Burns’s trip to China demonstrates the influence the Chinese national security establishment is having on its internal, strategic policy deliberations, said Tong Zhao, a visiting research scholar at Princeton University’s Program on Science and Global Security.

“The greatest Chinese concern today is deliberate U.S. effort to promote ‘color’ revolution, to threaten China’s internal stability, to undermine China’s regime security,” Zhao said, referring to public warnings issued by Chinese President Xi Jinping against popular, pro-democracy protests.

“Chinese traditional thinking is that the U.S. security apparatus, the CIA and others, are doing, really, the dirty work.
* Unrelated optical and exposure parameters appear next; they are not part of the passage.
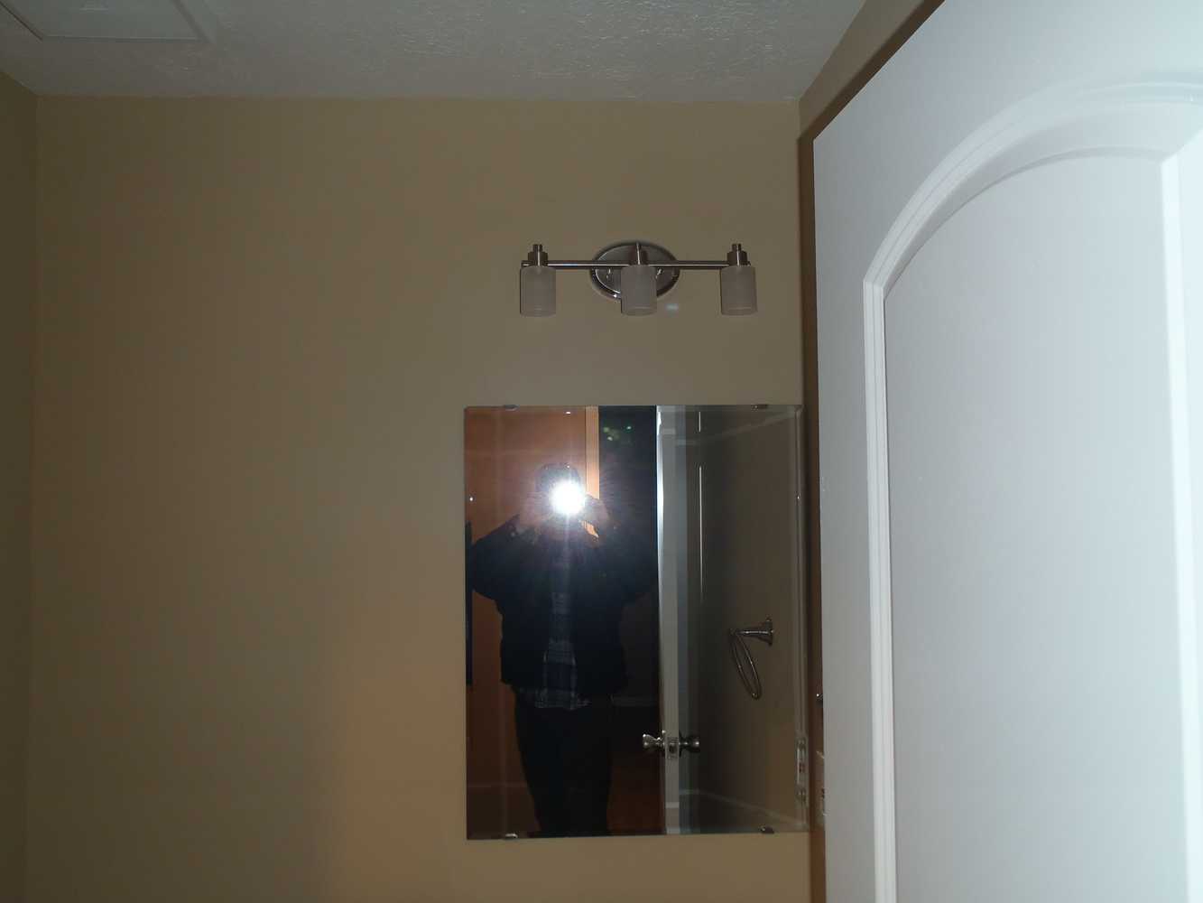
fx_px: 973
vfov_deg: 49.8
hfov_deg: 63.4
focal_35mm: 28
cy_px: 452
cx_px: 602
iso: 100
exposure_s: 1/30
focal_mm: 5
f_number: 3.9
So I think it helps that Burns could directly try to reassure China that the U.S. doesn’t have that strategic intention. That type of reassurance from CIA leadership might be helpful.”
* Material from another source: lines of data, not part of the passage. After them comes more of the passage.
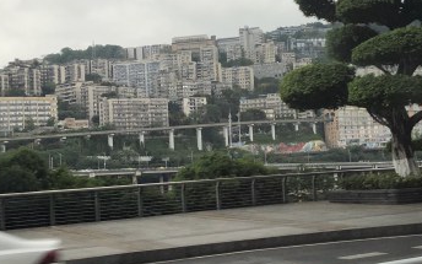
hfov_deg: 29.6
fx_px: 794
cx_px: 283
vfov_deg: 18.8
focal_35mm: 69
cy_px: 98
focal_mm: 4
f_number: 1.8
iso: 20
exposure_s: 1/40
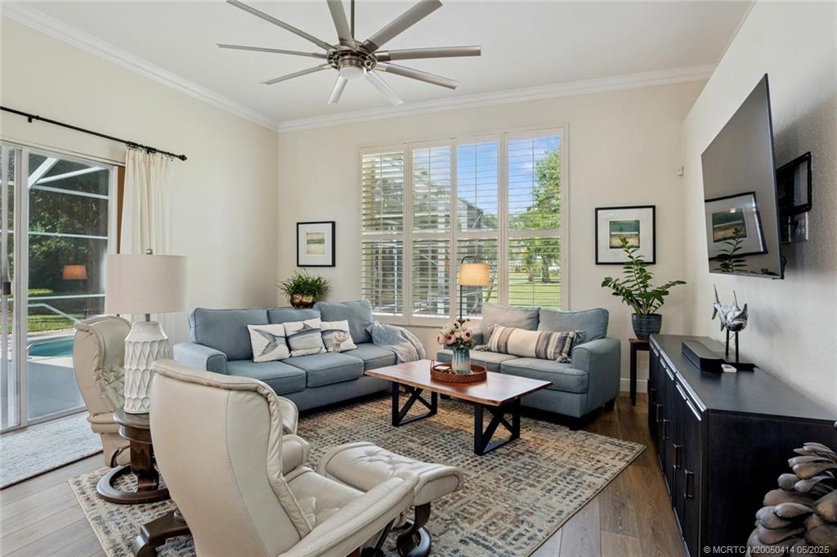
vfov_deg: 67.3
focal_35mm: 18
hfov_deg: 90.0
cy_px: 278
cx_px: 418
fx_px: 418
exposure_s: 1/10
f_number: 8
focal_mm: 12
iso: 200
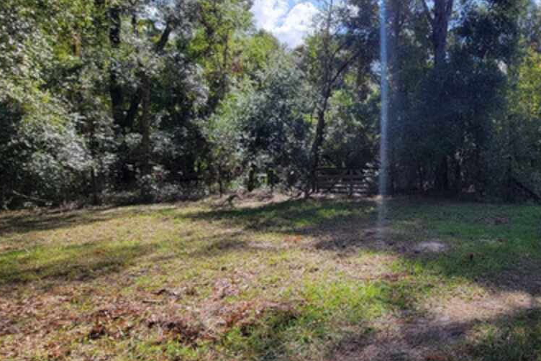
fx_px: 346
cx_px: 439
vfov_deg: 55.0
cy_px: 160
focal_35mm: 23
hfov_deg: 68.2
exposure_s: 1/809
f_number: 2.2
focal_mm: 2.2
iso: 50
The CIA director’s visit reportedly came ahead of Biden predicting a “thaw” in relations with Beijing at the Group of Seven summit in Japan in late May, downplaying the fallout from the discovery in February of a Chinese spy balloon over the U.S., calling the episode “silly.”

The discovery of the balloon upended a planned trip by Secretary of State Antony Blinken to Beijing, which has yet to be rescheduled. Chinese officials, while largely stonewalling U.S. attempts at communication, have offered up small come openings for dialogue.

This includes a meeting between national security adviser Jake Sullivan and top Chinese Foreign Affairs official Wang Yi in Vienna in early May.

And while Chinese officials rejected an invitation by the U.S. to hold a meeting between Secretary of Defense Lloyd Austin and Chinese Minister of National Defense Li Shangfu, the two met briefly on the sidelines of the Shangri-La Dialogue defense summit in Singapore Friday.

Sullivan, in a speech Friday to the Arms Control Association, reiterated calls for Beijing to answer Washington’s request for dialogue.

“We just say, we’re ready to talk when you’re ready to talk,” Sullivan said.